About this exercise:
Search the records below for "path" and copy every line it turns up in.

Information shown:
########################################
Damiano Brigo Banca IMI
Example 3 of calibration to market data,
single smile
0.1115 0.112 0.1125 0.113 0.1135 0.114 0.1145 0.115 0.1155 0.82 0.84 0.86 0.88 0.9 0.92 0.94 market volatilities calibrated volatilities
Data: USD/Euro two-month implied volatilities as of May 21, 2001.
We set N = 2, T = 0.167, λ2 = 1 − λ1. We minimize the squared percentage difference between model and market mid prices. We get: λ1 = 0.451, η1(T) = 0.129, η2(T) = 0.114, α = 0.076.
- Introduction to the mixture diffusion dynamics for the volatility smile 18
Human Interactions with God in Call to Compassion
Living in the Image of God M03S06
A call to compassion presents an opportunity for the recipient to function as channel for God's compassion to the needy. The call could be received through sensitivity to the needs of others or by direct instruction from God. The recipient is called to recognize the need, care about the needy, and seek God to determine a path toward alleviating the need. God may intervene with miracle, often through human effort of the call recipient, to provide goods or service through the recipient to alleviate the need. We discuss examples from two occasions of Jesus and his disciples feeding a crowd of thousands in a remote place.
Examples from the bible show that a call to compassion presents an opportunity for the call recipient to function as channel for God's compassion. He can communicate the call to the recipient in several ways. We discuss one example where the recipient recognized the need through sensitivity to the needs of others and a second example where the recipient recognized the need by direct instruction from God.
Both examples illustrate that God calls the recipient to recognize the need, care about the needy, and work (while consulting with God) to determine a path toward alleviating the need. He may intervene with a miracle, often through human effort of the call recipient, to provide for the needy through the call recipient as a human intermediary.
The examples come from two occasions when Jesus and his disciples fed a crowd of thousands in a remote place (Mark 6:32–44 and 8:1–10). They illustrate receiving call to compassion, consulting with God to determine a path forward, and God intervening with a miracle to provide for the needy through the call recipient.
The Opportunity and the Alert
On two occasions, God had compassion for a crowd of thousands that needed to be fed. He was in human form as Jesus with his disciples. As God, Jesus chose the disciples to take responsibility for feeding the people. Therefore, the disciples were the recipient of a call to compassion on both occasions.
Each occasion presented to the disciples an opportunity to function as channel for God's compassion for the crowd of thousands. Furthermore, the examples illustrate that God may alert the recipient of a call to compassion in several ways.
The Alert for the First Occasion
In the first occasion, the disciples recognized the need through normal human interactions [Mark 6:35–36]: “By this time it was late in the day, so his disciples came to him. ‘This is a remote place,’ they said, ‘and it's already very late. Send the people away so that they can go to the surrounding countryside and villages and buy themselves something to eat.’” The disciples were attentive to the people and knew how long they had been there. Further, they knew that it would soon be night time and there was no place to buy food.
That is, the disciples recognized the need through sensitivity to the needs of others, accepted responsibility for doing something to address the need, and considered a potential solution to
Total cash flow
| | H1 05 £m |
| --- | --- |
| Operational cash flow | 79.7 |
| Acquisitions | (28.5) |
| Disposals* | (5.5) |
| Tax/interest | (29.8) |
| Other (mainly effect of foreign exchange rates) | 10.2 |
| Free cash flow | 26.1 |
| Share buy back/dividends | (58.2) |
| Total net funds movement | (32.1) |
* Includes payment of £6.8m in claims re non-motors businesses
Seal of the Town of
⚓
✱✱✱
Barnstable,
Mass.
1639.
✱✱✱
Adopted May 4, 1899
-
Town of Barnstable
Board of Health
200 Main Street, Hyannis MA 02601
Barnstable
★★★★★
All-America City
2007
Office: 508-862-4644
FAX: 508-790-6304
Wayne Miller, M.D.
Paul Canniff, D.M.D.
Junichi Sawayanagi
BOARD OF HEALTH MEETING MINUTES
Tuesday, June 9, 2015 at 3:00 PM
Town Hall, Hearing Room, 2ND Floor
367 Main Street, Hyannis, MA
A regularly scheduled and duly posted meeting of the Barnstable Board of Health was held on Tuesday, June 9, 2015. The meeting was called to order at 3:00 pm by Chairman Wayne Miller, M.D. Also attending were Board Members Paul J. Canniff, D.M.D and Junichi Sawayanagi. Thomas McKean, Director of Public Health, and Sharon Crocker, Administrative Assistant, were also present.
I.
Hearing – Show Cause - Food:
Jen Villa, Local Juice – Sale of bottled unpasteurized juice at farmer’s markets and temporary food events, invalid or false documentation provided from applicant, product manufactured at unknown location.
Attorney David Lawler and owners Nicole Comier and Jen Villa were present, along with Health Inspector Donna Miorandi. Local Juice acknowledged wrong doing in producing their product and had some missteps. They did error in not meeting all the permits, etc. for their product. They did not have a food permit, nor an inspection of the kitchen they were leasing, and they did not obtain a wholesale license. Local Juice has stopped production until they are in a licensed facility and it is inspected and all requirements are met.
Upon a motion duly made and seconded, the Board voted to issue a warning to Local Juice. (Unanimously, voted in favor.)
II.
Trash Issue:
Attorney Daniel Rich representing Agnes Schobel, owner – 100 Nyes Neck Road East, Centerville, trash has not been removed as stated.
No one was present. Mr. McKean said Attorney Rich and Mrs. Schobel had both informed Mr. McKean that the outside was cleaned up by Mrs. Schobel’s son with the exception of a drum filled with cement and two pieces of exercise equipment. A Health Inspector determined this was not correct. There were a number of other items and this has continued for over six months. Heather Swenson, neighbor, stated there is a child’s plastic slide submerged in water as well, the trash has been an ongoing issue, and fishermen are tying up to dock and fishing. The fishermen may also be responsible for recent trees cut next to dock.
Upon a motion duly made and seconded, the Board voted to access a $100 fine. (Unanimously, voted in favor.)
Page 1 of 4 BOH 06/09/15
########################################
Response:
A call to compassion presents an opportunity for the recipient to function as channel for God's compassion to the needy. The call could be received through sensitivity to the needs of others or by direct instruction from God. The recipient is called to recognize the need, care about the needy, and seek God to determine a path toward alleviating the need. God may intervene with miracle, often through human effort of the call recipient, to provide goods or service through the recipient to alleviate the need. We discuss examples from two occasions of Jesus and his disciples feeding a crowd of thousands in a remote place.
Both examples illustrate that God calls the recipient to recognize the need, care about the needy, and work (while consulting with God) to determine a path toward alleviating the need. He may intervene with a miracle, often through human effort of the call recipient, to provide for the needy through the call recipient as a human intermediary.
The examples come from two occasions when Jesus and his disciples fed a crowd of thousands in a remote place (Mark 6:32–44 and 8:1–10). They illustrate receiving call to compassion, consulting with God to determine a path forward, and God intervening with a miracle to provide for the needy through the call recipient.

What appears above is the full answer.